Oxford recounts spending her childhood with her Dad's high school best friend's family, the Binders. She elaborates on fond memories of growing up with their kids, playing at their house, listening to the four parents laugh upstairs. Sadly, John Binder, the patriarch of the family passed away while Oxford was living in California. She brings her kids home for the funeral and they too are nostalgic for 'family friends' despite not even knowing what they're missing:

Sal looks at me, asks, 'Why don't we get to grow up with people like the Binders?' then takes a bite out of her mini roast beef sandwich. Sal did not mean to out by biggest sadness, the thing I feel most guilty about, on my birthday at a funeral, but she had just done exactly that. We only get one chance with our kids, and the time goes by so fast. Moving to America had in many ways taken away the possibility of having that kind of relationship with another family. We came there too late for James and me to form tight bonds with other parents whose kids were the same age as ours. The lack of a family like the Binders in our lives in Los Angeles is an emptiness that I have always felt. My kids never did, not until today."

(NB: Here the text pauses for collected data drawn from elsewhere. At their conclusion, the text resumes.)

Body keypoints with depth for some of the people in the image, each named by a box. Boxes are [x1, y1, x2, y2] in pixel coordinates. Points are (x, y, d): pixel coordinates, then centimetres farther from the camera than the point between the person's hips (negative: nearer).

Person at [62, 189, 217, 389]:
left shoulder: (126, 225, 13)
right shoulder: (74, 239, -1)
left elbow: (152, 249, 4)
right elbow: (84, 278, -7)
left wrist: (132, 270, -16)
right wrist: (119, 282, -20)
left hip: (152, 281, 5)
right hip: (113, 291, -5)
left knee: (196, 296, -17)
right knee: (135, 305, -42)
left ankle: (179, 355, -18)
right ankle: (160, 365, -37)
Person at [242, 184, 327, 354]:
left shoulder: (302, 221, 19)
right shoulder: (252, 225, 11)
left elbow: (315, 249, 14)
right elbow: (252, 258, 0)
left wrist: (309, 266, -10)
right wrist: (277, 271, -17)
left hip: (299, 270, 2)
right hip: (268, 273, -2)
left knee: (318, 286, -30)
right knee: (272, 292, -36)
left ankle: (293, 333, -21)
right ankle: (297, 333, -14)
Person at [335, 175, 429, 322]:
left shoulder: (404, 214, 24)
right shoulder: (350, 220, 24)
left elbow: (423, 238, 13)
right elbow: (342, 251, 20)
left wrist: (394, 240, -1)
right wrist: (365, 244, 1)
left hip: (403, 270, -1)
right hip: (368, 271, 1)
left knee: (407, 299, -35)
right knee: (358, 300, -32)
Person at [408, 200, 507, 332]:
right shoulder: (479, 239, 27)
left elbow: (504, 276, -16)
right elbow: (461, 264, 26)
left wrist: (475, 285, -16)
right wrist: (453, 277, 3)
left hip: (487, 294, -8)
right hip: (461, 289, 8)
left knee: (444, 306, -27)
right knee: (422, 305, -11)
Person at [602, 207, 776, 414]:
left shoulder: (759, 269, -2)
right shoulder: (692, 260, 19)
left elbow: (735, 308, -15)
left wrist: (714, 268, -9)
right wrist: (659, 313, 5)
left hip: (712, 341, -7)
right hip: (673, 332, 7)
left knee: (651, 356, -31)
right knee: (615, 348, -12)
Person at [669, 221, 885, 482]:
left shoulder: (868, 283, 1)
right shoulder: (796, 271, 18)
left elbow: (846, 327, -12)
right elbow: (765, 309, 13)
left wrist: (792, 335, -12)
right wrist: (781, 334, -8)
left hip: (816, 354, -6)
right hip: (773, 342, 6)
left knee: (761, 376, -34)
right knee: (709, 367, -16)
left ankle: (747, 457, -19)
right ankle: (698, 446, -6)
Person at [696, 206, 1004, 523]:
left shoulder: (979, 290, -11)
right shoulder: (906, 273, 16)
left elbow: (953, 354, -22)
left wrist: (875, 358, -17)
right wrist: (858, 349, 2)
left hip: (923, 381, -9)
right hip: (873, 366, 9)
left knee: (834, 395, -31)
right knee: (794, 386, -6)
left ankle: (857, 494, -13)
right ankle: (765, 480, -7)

I appreciated Oxford's vulnerability here. Moving with 'older' children is hard in general, especially out of country, abandoning all the traditions you know (Oxford admits feeling sad her children won't really experience tobogganing, etc. the way they would if they'd stayed in Canada). But it's also hard in the sense that you'll never be able to form those close 'family friendships', or properly maintain the ones you're leaving. 'Family friends' are not something I've really spent too much time thinking about before, but after finishing this book I've been thinking about them a lot, and realizing how much I've undervalued their importance.

Oxford with who I think are her two oldest kids, Salinger and Henry
There was a sadness to reading this knowing that she recently announced her divorce from her husband. It kind of added a dark cloud over everything she wrote that mentioned him, similar to Anna Faris' book Unqualified. I hate celebrity divorces, and I hate the optics of Oxford's in that it looks like she was this sweet Canadian girl who started a family with the love of her life, then moved to LA to pursue fame and dropped him. I'm sure this isn't how it went but, you know.

Overall I actually really enjoyed this book. Oxford pisses me off a ton in how she acts like an entitled celebrity when I barely consider her to be one. I am annoyed to enjoy her writing, but I do. This book humbled her a lot for me, and I really, really enjoyed the content and her voice. If you have friends or family that enjoy celebrity memoirs and/or female comics, I think they'd really enjoy this, even if they've never heard of her before. It's also a book I'm keeping in my back pocket to gift my girlfriends when they hit the depression of their kids outgrowing them.